→ Study text
=====

BookmarkSubscribeRSS Feed
jennifer_s_
Calcite | Level 5

I currently have a small dataset of z-scores, around 67 of them.

I have an Excel Solver formula set up, to create a probability for each z-score, according to certain constraints (the main one is that the average PD needs to be a certain value, say 0.08%). I'm also using scale and shift variables on my z-score before converting them to probabilities. 

 

I've used Proc Optmodel before, and happy with how it works, however in this instance, I can't quite get the procedure to output the same probabilities as I'm seeing in Excel Solver. This may be either 1) Correct and SAS is just more accurate and can get to a "better" solution than Excel (likely), or 2) I'm missing something in my sas procedure code. I'm finding the resultant probabilities from the sas procedure see significant "peaks" at certain high z-scores. This makes sense that they are higher, but this pattern is not seen as strongly in the Excel output.

=====

→ Provided material
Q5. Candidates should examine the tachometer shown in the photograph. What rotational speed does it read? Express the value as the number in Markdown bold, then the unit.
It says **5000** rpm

=====

→ Your task
Name the software tools and procedures mentioned in the forum post, counting Excel and Excel Solver as one.

→ Solution to this exercise
Excel Solver, Proc Optmodel, SAS